Dataset entries

/---

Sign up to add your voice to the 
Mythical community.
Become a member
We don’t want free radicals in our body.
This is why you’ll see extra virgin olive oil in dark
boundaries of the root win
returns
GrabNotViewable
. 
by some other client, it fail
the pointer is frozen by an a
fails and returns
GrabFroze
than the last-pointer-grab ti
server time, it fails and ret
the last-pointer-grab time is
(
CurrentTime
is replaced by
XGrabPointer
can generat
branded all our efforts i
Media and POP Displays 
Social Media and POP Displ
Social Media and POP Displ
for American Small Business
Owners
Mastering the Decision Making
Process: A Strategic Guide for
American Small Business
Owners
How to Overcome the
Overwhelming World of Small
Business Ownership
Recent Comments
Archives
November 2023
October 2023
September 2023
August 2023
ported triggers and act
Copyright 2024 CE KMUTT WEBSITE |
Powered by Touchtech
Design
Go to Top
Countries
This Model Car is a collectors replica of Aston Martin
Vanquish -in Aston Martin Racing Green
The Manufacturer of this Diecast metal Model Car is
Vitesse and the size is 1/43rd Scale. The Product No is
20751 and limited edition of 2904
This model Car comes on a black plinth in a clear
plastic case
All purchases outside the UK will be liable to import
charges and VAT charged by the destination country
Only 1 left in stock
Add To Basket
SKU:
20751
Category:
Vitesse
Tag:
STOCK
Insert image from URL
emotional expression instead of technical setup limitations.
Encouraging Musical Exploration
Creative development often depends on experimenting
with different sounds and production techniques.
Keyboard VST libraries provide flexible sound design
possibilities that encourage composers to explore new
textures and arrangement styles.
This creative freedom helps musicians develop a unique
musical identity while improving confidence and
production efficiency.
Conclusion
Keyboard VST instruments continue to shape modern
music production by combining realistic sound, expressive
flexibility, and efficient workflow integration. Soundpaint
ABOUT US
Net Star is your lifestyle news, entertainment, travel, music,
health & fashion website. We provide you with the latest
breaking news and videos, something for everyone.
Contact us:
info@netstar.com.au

\---
/---

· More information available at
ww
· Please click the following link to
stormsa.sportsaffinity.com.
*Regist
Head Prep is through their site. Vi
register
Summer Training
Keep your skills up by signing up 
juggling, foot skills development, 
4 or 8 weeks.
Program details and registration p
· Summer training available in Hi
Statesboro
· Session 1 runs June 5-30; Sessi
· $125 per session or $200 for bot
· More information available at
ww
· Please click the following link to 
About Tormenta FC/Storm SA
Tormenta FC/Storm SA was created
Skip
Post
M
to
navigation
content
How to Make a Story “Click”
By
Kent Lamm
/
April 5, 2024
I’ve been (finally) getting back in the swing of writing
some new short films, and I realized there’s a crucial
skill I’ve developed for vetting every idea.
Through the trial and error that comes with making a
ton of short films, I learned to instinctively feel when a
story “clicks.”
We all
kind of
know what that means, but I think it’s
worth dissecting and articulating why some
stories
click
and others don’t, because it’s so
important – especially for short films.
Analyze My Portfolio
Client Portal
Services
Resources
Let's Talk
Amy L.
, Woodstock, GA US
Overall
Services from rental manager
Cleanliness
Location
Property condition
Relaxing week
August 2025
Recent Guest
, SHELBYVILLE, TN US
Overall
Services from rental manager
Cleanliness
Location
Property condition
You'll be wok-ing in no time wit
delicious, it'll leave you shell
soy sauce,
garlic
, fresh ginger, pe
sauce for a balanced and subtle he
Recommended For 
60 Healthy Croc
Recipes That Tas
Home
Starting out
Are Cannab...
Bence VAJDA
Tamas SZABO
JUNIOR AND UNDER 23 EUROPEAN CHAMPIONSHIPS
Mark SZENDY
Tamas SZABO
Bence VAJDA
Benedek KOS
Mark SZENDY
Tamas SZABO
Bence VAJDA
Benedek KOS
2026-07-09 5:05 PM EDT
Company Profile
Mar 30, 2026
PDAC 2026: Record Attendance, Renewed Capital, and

\---

** Task item **
Lay out the listing from the line with "Sign up to add your voice to the" to the line with "info@netstar.com.au" as a JSON list of strings, one string per line and no blank lines. Include only those lines.

** Written response **
[
  "Sign up to add your voice to the ",
  "Mythical community.",
  "Become a member",
  "We don’t want free radicals in our body.",
  "This is why you’ll see extra virgin olive oil in dark",
  "boundaries of the root win",
  "returns",
  "GrabNotViewable",
  ". ",
  "by some other client, it fail",
  "the pointer is frozen by an a",
  "fails and returns",
  "GrabFroze",
  "than the last-pointer-grab ti",
  "server time, it fails and ret",
  "the last-pointer-grab time is",
  "(",
  "CurrentTime",
  "is replaced by",
  "XGrabPointer",
  "can generat",
  "branded all our efforts i",
  "Media and POP Displays ",
  "Social Media and POP Displ",
  "Social Media and POP Displ",
  "for American Small Business",
  "Owners",
  "Mastering the Decision Making",
  "Process: A Strategic Guide for",
  "American Small Business",
  "Owners",
  "How to Overcome the",
  "Overwhelming World of Small",
  "Business Ownership",
  "Recent Comments",
  "Archives",
  "November 2023",
  "October 2023",
  "September 2023",
  "August 2023",
  "ported triggers and act",
  "Copyright 2024 CE KMUTT WEBSITE |",
  "Powered by Touchtech",
  "Design",
  "Go to Top",
  "Countries",
  "This Model Car is a collectors replica of Aston Martin",
  "Vanquish -in Aston Martin Racing Green",
  "The Manufacturer of this Diecast metal Model Car is",
  "Vitesse and the size is 1/43rd Scale. The Product No is",
  "20751 and limited edition of 2904",
  "This model Car comes on a black plinth in a clear",
  "plastic case",
  "All purchases outside the UK will be liable to import",
  "charges and VAT charged by the destination country",
  "Only 1 left in stock",
  "Add To Basket",
  "SKU:",
  "20751",
  "Category:",
  "Vitesse",
  "Tag:",
  "STOCK",
  "Insert image from URL",
  "emotional expression instead of technical setup limitations.",
  "Encouraging Musical Exploration",
  "Creative development often depends on experimenting",
  "with different sounds and production techniques.",
  "Keyboard VST libraries provide flexible sound design",
  "possibilities that encourage composers to explore new",
  "textures and arrangement styles.",
  "This creative freedom helps musicians develop a unique",
  "musical identity while improving confidence and",
  "production efficiency.",
  "Conclusion",
  "Keyboard VST instruments continue to shape modern",
  "music production by combining realistic sound, expressive",
  "flexibility, and efficient workflow integration. Soundpaint",
  "ABOUT US",
  "Net Star is your lifestyle news, entertainment, travel, music,",
  "health & fashion website. We provide you with the latest",
  "breaking news and videos, something for everyone.",
  "Contact us:",
  "info@netstar.com.au"
]